[[ PASSAGE, beginning ]]
2.5 Factor Augmented VAR

In order to test the usefulness of the common factor that was extracted and the entire DHFM analysis, a Factor Augmented Vector Autoregression (FAVAR) is performed. The FAVAR is actually a basic Vector Autoregression (VAR) that is enhanced with a factor. In this case, the factor is the common factor that was extracted in the DHFM. Hence, the VAR is enhanced by a factor that can be treated as observed. The FAVAR will be used to make predictions for the market share of all eight brands, on the basis of the market share and common factor F in period 𝑡 − 1. In addition to simply using one lag, the FAVAR analysis also computes more lags to see whether this improves the model. The selection of the most appropriate number of lags is done by R studio based on Akaike’s Information Criterion (AIC). A standard Autoregression (AR) will also be performed in order to have a benchmark to compare the FAVAR to. This then allows for a comparison to see to what extent the enhancement with the common factor F improves predictions. The FAVAR analysis is computed per brand across all chains, which means that the market share is simply the market share of the brand across all chains.
[[ PASSAGE, end ]]
JOB ITEM A: According to the passage on the factor augmented VAR, which criterion is used to select the most appropriate number of lags?
[[ MATERIAL FOR THIS TASK, beginning ]]
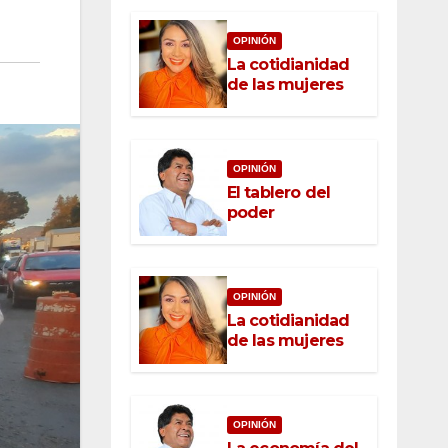
OPINIÓN
La cotidianidad
de las mujeres
OPINIÓN
El tablero del
poder
OPINIÓN
La cotidianidad
de las mujeres
OPINIÓN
[[ MATERIAL FOR THIS TASK, end ]]
JOB ITEM B: Express the lines of the listing above as a JSON list of strings, with one string per line and blank lines omitted. Leave the pictures out of the answer.

WRITTEN ANSWER A: Akaike's Information Criterion (AIC).

WRITTEN ANSWER B:
[
  "OPINIÓN",
  "La cotidianidad",
  "de las mujeres",
  "OPINIÓN",
  "El tablero del",
  "poder",
  "OPINIÓN",
  "La cotidianidad",
  "de las mujeres",
  "OPINIÓN"
]